(Cannes) Il était près de minuit, dimanche, lorsque les spectateurs du Grand Théâtre Lumière se sont mis à applaudir, spontanément, en plein milieu de la projection. Un réflexe naturel devant un tel morceau de bravoure. Du grand art.

Il y avait Chiara Mastroianni en compagnie de son ex, Benjamin Biolay. Il y avait Camille Cottin, l’Andrea de la série Appelez mon agent – dont un des épisodes est campé au Festival de Cannes. Il y avait Romane Bohringer, que je suis convaincu d’avoir croisée, il y a un peu plus de 20 ans, à Lens, pour un match de Coupe du monde de la France (et qui, deux ans plus tard à Cannes, m’a demandé où étaient les toilettes avant une projection). Je m’égare, mais pas tant que ça.

Moi aussi, j’ai applaudi. J’ai même eu les yeux humides, pour la première fois de ce Festival. J’ai pourtant vu cette séquence des dizaines de fois depuis mon adolescence. Le 22 juin 1986, en quart de finale de la Coupe du monde, devant 115 000 spectateurs au stade Azteca de Mexico, Diego Armando Maradona reçoit le ballon au milieu du terrain et dribble sur 60 mètres la moitié de l’équipe d’Angleterre.

C’est le but du siècle. Le chef-d’œuvre d’un génie. Un peu plus tôt, tentant d’atteindre de la tête un ballon devant le gardien de but anglais, le numéro 10 argentin avait levé le bras et marqué de la main gauche. « Ce but, je l’ai marqué un peu avec la tête et un peu avec la main de Dieu », déclare Maradona en conférence de presse après la rencontre.

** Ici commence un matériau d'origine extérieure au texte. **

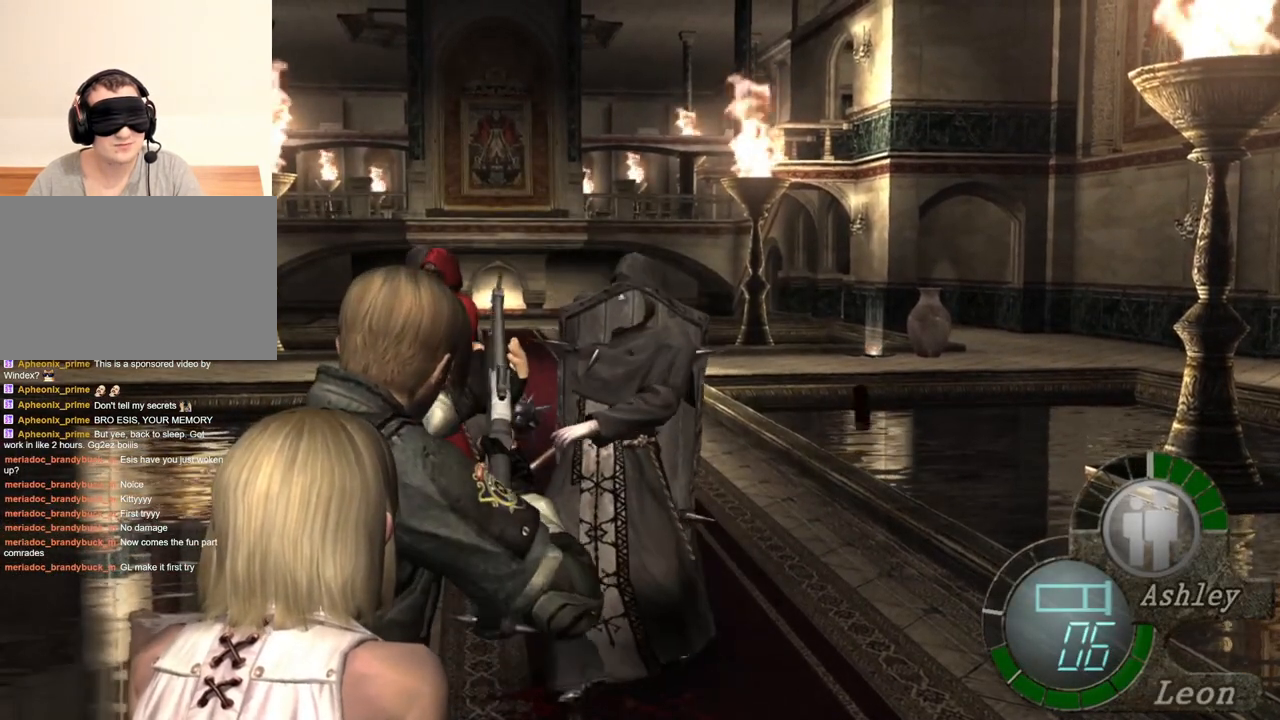
{"keys": [], "mouse": ["right"], "events": []}
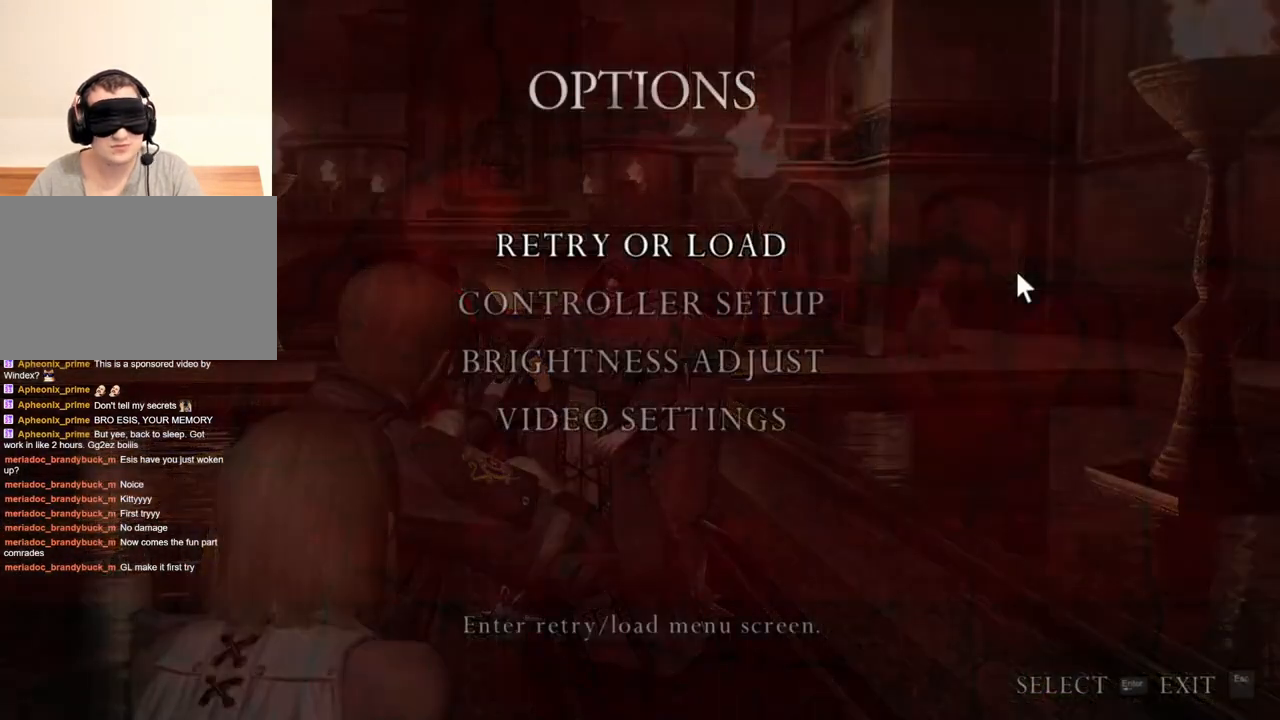
{"keys": [], "mouse": ["right"], "events": []}
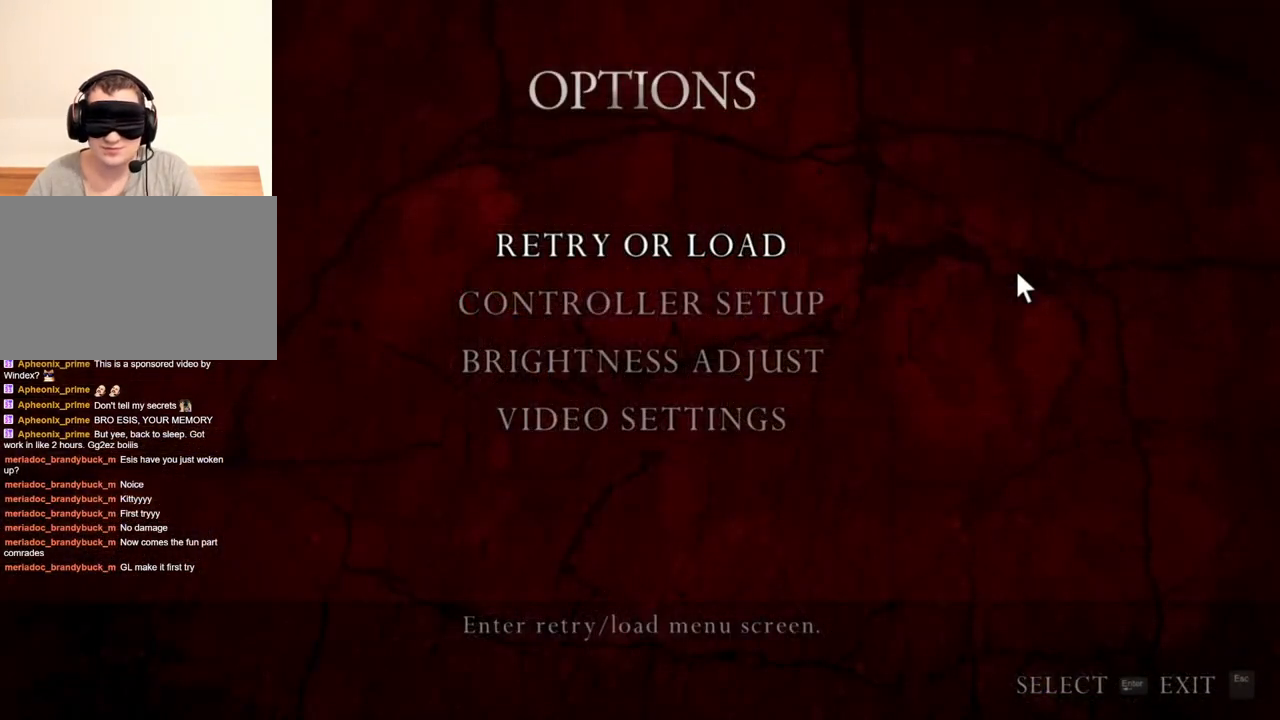
{"keys": [], "mouse": ["right"], "events": []}
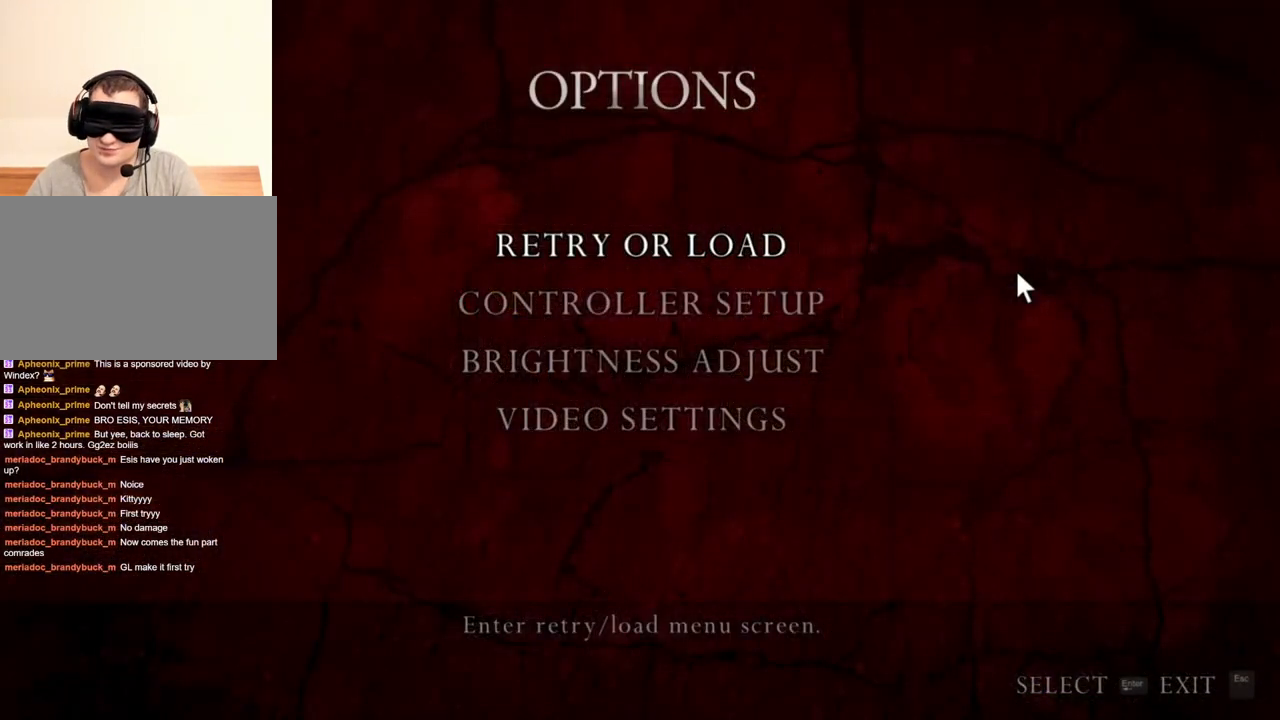
{"keys": [], "mouse": ["right"], "events": []}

Un mythe est né, et il est encapsulé dans ces trois minutes où le « Pibe de oro » (le gamin en or) inscrit deux des buts les plus célèbres de l’histoire de la Coupe du monde. Il est à la fois tricheur et magicien. C’est cette dualité, ce paradoxe, ces deux faces de la même médaille qui sert de fil d’Ariane au film que consacre le documentariste Asif Kapadia au meilleur joueur de son époque — et pour certains, de tous les temps.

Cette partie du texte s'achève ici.